The activism game: Collaboration, not competition
Former nominated Member of Parliament (NMP) and social activist Anthea Ong says, “When you think about the society that we are in today, we are certainly a lot more educated, a lot more informed. To have an engaged society, we have to be prepared for more contestation of ideas, than just settle for a pathetic, ‘anything also can’ kind of society. That would not bode well for Singapore today and certainly, it’s not going to be where we want to live or thrive in when everyone is not participative and not really engaged at all.”
Ms Ong, who is herself a strong believer in social advocacy, spoke passionately in Parliament as an NMP between 2018 and 2020 on issues of social inclusion, mental health and volunteerism. She had initially turned down the first invitation to be an NMP in 2011, but seven years later, decided to say “yes”.
“Saying ‘yes’ to the NMP invitation really got me way more than if I had stayed on the ground. … I felt like so many of the things I came up against while advocating for mental health change were actually because of policies which created the structural challenges. That’s one way but there are so many different ways: direct engagement with the policymakers and the more overt, more public type of advocacy. They get all the parts to move in tandem and get all the parts to dance together,” she says.
But Ms Ong says activists should be mindful that they must not want to see the results immediately because “for every cause we push for, there are just so many factors at play that are not within our control.
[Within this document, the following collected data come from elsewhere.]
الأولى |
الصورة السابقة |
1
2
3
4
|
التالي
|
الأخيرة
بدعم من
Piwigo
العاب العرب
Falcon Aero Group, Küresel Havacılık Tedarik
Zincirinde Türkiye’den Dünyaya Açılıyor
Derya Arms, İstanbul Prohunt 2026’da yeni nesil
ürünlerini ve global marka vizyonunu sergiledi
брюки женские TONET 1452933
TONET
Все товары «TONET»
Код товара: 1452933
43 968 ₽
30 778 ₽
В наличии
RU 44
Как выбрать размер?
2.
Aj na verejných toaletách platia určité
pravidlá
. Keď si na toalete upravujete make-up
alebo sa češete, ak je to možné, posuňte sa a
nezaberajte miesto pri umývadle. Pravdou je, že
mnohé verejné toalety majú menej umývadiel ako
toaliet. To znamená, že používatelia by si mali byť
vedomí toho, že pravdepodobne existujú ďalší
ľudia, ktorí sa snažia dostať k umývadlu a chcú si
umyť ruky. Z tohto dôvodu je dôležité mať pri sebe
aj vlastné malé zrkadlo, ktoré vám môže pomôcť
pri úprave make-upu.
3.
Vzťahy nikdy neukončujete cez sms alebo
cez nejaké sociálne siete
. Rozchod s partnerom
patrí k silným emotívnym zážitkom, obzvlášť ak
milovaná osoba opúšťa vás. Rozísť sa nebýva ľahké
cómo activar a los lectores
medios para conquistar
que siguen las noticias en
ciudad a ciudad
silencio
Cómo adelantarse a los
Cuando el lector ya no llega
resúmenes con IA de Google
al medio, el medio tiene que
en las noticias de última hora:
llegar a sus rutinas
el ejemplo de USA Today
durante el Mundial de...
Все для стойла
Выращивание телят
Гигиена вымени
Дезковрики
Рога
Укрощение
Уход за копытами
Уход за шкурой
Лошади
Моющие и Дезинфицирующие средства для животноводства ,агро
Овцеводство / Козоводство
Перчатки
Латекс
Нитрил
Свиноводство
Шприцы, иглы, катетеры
We need to allow ourselves that space or patience, otherwise it is easy to get disenfranchised. Many young people … need to realise that what we are trying to change, what we are trying to push for is complex and there are multi stakeholders involved,” she says.
Ms Ong herself juggles being a life coach, yoga instructor, and driver of several social causes including Hush TeaBar, Singapore’s first silent tea bar that aims to bring self care and social inclusion to every workplace and community, with a cup of tea.
“Ultimately how do we ourselves on the ground as a people come together to write the rules on how we actually dance with each other. But that music must not be written by the government. It has to be, overtime, created by us as a people,” she says.
The bigger challenge is for the people to develop rules of engagement and the groups “to recognise how it is for us to learn to live together despite our differences even on an issue that we are all very convicted about”. “I think that would make society a lot richer because we recognise that there are people who hold different values, different ideas, different views from us and what is it that we can do to try and accommodate them despite our deepest differences”, Dr Tan says.
Both Dr Tan and Ms Ong agree that it should not surprise us that the government speaks of co-creation.
“The government recognises that we need to tap the sort of resources, the sort of people’s convictions – those who are willing to help a cause, help one another not because they are expected to, or that they are going to get something good out of it but because they sincerely feel that this is something that they ought to do. I think that’s where we want to harness the framework that the government provides with the commitment and dedication that comes from civil society that you may not see when civil servants were to take on similar tasks,” Dr Tan adds.